We have described before that CpdA is a selective modulator of GR which favors monomeric GR formation and, as such, does not support classic GRE-mediated gene transcription [35, 56]. We have shown here that CpdA is also able to differentiate between NF-κB- and AP-1-dependent transrepression. As an important physiological consequence of marked differential targets in vivo, we observed an increased sensitivity towards TNF lethality with a CpdA treatment (Fig. 10b) as opposed to a treatment with DEX [30]. It is clear that in a hyperinflammatory context, CpdA is not able to inhibit IL-6 (as observed for fibroblasts in vitro), but on the contrary leads to an enhanced IL-6 protein production in vivo. In accordance with the in vitro data on JNK MAPK, and by using a JNK2−/− mouse model, we established a direct involvement of activated JNK, more specifically of JNK2, in the CpdA-mediated shift toward increased sensitivity to TNF.

To the best of our knowledge, this is the first report on a non-steroidal GR modulator capable of discriminating between NF-κB and AP-1 signaling in different cellular contexts. Other groups have focused on identifying GR mutants with different transcription factor specificities [6668]. Earlier, different GR surfaces and/or mechanisms have been proposed to be involved in the repression of NF-κB or AP-1, and cell-type restrictions have also been noted for the gene regulatory actions of GR point mutants [66]. The team of Okret characterized a GR point mutation in the DNA-binding domain (rat GR R488Q), which is able to distinguish between NF-κB and AP-1 repression, in this particular case favoring AP-1 transrepression [66]. Taken together, the present data support the notion that GR may utilize different mechanisms to repress NF-κB as compared to AP-1.

In conclusion, a ligand for GR that selectively targets NF-κB and not AP-1 signaling pathways, not only narrows down the number (quantity) of affected targets and biological processes but also the extent (quality) of affected targets and processes.
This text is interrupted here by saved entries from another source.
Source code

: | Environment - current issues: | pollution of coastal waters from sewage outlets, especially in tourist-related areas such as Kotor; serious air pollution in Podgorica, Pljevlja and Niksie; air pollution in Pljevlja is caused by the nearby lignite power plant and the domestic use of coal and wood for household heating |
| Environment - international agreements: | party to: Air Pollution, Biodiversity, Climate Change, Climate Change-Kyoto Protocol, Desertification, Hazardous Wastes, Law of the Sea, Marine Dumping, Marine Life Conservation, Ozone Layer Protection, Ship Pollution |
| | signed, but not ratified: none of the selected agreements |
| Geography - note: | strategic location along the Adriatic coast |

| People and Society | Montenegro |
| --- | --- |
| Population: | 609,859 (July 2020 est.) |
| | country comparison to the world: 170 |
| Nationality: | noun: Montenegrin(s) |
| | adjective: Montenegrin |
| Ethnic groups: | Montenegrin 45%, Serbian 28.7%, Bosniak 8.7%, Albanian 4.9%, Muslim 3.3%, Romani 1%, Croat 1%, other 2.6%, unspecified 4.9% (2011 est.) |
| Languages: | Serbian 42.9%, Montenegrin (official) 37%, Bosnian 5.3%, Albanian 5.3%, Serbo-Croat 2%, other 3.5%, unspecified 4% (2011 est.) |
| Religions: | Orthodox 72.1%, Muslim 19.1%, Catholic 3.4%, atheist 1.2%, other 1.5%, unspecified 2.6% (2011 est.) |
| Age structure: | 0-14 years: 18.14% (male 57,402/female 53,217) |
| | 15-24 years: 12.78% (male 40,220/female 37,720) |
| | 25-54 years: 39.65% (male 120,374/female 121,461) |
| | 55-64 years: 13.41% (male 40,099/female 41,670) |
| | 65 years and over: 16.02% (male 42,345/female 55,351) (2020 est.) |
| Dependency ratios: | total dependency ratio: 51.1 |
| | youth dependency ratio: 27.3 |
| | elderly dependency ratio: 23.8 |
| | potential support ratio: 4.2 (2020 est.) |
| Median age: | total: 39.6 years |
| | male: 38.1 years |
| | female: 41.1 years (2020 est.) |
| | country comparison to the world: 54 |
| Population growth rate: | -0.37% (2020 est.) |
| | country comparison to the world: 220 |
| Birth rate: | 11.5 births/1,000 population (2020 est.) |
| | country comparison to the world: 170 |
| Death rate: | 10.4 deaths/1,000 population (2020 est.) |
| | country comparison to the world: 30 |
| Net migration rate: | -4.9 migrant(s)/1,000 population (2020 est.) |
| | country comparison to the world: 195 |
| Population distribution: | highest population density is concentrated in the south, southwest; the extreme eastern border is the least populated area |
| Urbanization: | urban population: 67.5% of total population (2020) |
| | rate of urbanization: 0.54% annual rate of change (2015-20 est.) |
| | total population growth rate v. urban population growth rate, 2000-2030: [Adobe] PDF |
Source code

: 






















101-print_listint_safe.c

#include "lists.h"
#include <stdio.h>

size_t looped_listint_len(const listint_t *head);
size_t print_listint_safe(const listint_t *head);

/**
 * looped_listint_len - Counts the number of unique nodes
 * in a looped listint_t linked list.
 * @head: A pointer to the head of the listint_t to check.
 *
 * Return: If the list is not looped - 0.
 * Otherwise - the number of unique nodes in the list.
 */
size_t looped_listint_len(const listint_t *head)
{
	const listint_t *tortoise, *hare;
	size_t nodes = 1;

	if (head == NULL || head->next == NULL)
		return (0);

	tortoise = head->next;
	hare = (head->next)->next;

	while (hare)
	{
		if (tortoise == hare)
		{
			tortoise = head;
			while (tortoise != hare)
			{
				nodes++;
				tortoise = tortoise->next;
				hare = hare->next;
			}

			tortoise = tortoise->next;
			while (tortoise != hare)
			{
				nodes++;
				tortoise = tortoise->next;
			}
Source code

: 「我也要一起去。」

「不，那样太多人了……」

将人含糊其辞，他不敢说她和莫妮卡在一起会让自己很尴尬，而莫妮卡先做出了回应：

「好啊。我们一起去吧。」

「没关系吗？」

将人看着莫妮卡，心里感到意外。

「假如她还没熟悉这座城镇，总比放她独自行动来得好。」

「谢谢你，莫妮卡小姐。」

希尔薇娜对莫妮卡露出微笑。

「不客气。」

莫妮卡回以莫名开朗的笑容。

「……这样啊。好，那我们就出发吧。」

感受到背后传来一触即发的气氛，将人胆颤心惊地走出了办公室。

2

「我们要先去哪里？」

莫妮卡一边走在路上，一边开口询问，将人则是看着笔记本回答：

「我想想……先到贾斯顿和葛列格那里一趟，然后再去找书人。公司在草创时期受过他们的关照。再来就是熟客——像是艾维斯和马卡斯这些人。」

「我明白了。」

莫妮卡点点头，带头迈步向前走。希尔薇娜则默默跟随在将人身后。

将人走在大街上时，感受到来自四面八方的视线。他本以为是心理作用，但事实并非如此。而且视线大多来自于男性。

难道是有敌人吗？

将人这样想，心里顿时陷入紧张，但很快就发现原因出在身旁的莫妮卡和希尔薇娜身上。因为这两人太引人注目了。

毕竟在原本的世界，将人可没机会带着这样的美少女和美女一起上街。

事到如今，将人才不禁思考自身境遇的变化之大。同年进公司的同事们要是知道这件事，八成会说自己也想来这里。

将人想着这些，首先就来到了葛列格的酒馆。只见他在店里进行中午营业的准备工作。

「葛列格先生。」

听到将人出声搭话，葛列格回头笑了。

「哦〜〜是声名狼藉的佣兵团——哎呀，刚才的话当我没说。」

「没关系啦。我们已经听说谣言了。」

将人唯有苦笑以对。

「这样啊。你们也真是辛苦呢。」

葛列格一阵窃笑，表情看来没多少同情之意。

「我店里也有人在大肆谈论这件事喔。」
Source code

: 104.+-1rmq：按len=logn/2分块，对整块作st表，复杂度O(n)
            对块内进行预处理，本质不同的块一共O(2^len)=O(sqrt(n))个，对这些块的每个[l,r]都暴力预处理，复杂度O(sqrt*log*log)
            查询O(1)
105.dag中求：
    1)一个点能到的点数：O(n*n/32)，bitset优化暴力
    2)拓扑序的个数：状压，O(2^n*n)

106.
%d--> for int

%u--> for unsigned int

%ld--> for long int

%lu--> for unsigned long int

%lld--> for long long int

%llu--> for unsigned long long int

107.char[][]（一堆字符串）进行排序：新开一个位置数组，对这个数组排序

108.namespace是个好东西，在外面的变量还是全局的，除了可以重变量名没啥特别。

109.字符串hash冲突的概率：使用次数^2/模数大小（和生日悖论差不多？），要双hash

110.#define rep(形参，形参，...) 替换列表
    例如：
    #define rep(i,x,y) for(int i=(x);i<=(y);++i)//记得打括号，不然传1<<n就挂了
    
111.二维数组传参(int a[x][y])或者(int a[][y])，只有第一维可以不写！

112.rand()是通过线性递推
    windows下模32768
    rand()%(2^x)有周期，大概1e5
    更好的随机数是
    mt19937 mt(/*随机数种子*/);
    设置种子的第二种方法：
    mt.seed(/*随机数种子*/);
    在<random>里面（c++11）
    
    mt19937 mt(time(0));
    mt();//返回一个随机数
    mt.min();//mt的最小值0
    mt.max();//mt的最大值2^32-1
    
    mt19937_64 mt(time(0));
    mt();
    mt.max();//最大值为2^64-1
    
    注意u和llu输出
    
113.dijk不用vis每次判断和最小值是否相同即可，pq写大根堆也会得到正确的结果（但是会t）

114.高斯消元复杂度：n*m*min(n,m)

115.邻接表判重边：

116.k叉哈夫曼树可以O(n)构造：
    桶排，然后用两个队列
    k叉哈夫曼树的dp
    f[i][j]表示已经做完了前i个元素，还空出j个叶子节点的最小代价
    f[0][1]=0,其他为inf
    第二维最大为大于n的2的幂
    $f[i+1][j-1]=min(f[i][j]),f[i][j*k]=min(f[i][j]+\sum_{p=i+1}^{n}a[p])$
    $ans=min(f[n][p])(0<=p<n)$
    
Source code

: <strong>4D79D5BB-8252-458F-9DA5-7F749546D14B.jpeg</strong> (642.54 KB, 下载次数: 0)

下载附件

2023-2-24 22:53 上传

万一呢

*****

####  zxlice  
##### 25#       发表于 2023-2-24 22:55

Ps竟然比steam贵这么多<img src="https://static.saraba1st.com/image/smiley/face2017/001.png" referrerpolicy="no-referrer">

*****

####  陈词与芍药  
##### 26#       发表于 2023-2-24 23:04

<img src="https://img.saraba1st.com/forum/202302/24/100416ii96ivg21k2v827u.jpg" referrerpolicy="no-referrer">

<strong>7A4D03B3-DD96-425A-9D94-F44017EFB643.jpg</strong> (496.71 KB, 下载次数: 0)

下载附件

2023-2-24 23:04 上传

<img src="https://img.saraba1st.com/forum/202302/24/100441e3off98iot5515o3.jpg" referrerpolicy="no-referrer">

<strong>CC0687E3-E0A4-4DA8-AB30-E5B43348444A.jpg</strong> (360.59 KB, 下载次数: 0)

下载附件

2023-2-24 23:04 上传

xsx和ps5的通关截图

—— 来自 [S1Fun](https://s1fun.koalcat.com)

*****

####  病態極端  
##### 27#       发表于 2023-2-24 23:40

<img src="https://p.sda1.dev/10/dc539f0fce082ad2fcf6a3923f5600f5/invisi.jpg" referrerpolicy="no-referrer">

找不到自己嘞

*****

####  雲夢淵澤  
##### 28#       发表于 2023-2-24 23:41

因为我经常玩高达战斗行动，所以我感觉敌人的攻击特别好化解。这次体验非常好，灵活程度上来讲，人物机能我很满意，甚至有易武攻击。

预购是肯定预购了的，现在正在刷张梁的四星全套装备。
Hence, a discriminating compound, such as CpdA, is a very attractive tool to deepen our understanding of NF-κB- and AP-1-selective GR responses in specific tissues. Given the surprising opposite effects to DEX in terms of survival in an aggressive model of systemic inflammation, our study additionally conveys the important message that GR modulators with a differential transcription factor targeting profile may potentially aggravate an inflammatory response instead of resolving it. It remains to be investigated further whether the development of novel compounds with a similar level of selectivity may hold therapeutic promise, in specific clinical settings.